Note: Some of the P4 limitations I describe here are not necessarily limitations of the P4 language as written in its specification. However, they are limits in most P4 implementations, so whether the language definition limits these things doesn’t matter much when it comes to actually running P4 programs on a low cost-per-Gbps-of-throughput device.
In most existing P4 architectures, you must do parsing first, and complete it, before starting to do any table lookups. You can still go back to parsing after doing table lookups using operations that many P4 architectures provide, e.g. resubmit or recirculate operations in the v1model, PSA, and TNA switch architectures, but this usually has a noticeable and undesirable performance cost.
In EBPF programs, any parsing can be mingled freely with other code, including code that does lookups on EBPF maps (which have some similarities with P4 tables).
In EBPF programs, as long as you do the necessary locking to make it safe in a multi-CPU-core system, you can do a lookup on a map, and modify the corresponding value in pretty much arbitrary ways.
In many P4 implementations, table contents, both keys and values, are read-only from the P4 program, and can only be modified from the control plane software. There are P4 implementations with DirectCounter, DirectMeter, and DirectRegister externs that can add modifiable state to every entry of a table, but for DirectCounter and DirectMeter, that additional per-table-entry state can only be modified in very limited ways as defined by the methods of those externs. The DirectRegister extern in TNA is closer to the generality that EBPF permits, but at least in the TNA implementation the modifications you are allowed only to make modifications that can be finished within one Tofino ASIC clock cycle, which is fairly limiting.
EBPF enables you to access the same map as many times as you want. Most P4 implementations limit you to accessing each P4 table at most once for each time the packet is processed in one “pass” (i.e. once when the packet is first processed, and you can do it again only if you use one of the operations like resubmit or recirculate mentioned above).

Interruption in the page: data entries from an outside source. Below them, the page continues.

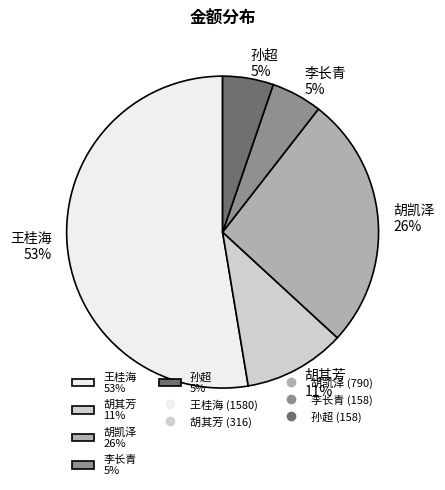

To the nearest percent, what percentage of the pie is 胡凯泽 26%?

26%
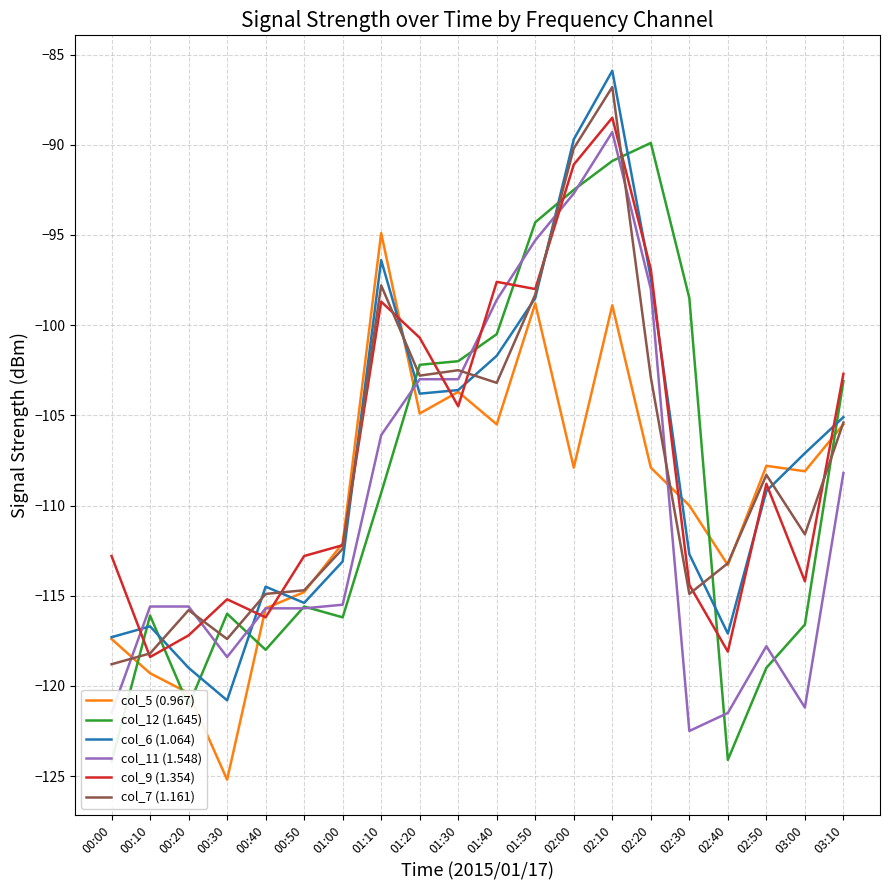

Reading left to right, extract all data points from this chart.

col_5 (0.967): 00:00=-117.4	00:10=-119.3	00:20=-120.4	00:30=-125.2	00:40=-115.7	00:50=-114.8	01:00=-112.1	01:10=-94.9	01:20=-104.9	01:30=-103.7	01:40=-105.5	01:50=-98.8	02:00=-107.9	02:10=-98.9	02:20=-107.9	02:30=-110.0	02:40=-113.3	02:50=-107.8	03:00=-108.1	03:10=-105.5
col_12 (1.645): 00:00=-124.2	00:10=-116.1	00:20=-121.1	00:30=-116.0	00:40=-118.0	00:50=-115.6	01:00=-116.2	01:10=-109.3	01:20=-102.2	01:30=-102.0	01:40=-100.5	01:50=-94.3	02:00=-92.5	02:10=-90.9	02:20=-89.9	02:30=-98.5	02:40=-124.1	02:50=-119.0	03:00=-116.6	03:10=-103.1
col_6 (1.064): 00:00=-117.3	00:10=-116.7	00:20=-119.0	00:30=-120.8	00:40=-114.5	00:50=-115.4	01:00=-113.1	01:10=-96.4	01:20=-103.8	01:30=-103.6	01:40=-101.7	01:50=-98.5	02:00=-89.7	02:10=-85.9	02:20=-97.4	02:30=-112.7	02:40=-117.1	02:50=-109.2	03:00=-107.1	03:10=-105.1
col_11 (1.548): 00:00=-121.5	00:10=-115.6	00:20=-115.6	00:30=-118.4	00:40=-115.7	00:50=-115.7	01:00=-115.5	01:10=-106.1	01:20=-103.0	01:30=-103.0	01:40=-98.6	01:50=-95.3	02:00=-92.7	02:10=-89.3	02:20=-98.0	02:30=-122.5	02:40=-121.5	02:50=-117.8	03:00=-121.2	03:10=-108.2
col_9 (1.354): 00:00=-112.8	00:10=-118.4	00:20=-117.2	00:30=-115.2	00:40=-116.2	00:50=-112.8	01:00=-112.2	01:10=-98.7	01:20=-100.7	01:30=-104.5	01:40=-97.6	01:50=-98.0	02:00=-91.1	02:10=-88.5	02:20=-96.9	02:30=-114.4	02:40=-118.1	02:50=-108.8	03:00=-114.2	03:10=-102.7
col_7 (1.161): 00:00=-118.8	00:10=-118.2	00:20=-115.8	00:30=-117.4	00:40=-114.9	00:50=-114.7	01:00=-112.4	01:10=-97.8	01:20=-102.8	01:30=-102.5	01:40=-103.2	01:50=-98.3	02:00=-90.2	02:10=-86.8	02:20=-102.9	02:30=-114.9	02:40=-113.2	02:50=-108.3	03:00=-111.6	03:10=-105.4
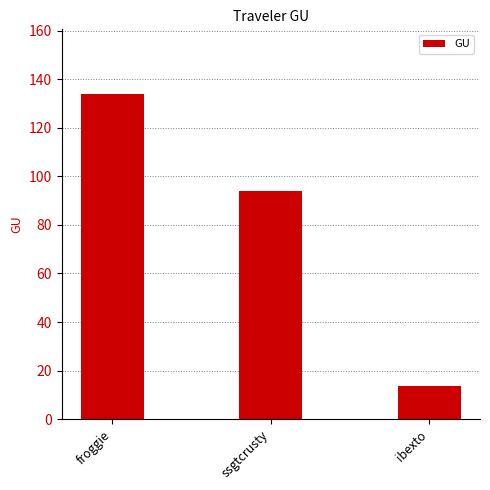

Are the bars grouped side by side (vs. stacked)?

No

Don’t get me wrong – when it comes to a general purpose user space C program running on Linux, both P4 and EBPF look quite similar in many of their limitations. I only noticed the differences above from spending lots of time with both P4 and EBPF. EBPF is a bit more general in what it currently supports than most P4 implementations are. Performing a mechanical translation via compiler from P4 to EBPF is much much easier than attempting to do so in the opposite direction, because of that extra generality that EBPF allows.